Exercise details: Copy all of the entries below line for line, with no changes, and leave the pictures out of your answer.

Dataset excerpts:
━━━━━━━━━━━━━━━━━━━━━━━━━━━━━━
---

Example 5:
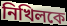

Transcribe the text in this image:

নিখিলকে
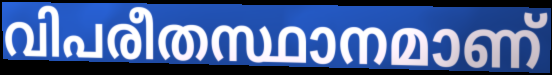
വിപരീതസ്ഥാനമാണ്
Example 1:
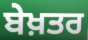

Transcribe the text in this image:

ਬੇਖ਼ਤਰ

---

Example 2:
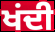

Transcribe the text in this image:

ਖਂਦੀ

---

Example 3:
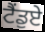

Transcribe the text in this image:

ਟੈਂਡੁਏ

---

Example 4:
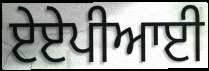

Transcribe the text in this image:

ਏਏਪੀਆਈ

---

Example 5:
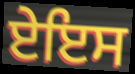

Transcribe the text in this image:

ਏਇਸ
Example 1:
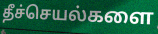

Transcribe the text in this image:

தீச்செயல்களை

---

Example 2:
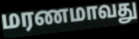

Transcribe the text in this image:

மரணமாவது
━━━━━━━━━━━━━━━━━━━━━━━━━━━━━━
Solution for this task:
---

Example 5:

Transcribe the text in this image:

নিখিলকে
വിപരീതസ്ഥാനമാണ്
Example 1:

Transcribe the text in this image:

ਬੇਖ਼ਤਰ

---

Example 2:

Transcribe the text in this image:

ਖਂਦੀ

---

Example 3:

Transcribe the text in this image:

ਟੈਂਡੁਏ

---

Example 4:

Transcribe the text in this image:

ਏਏਪੀਆਈ

---

Example 5:

Transcribe the text in this image:

ਏਇਸ
Example 1:

Transcribe the text in this image:

தீச்செயல்களை

---

Example 2:

Transcribe the text in this image:

மரணமாவது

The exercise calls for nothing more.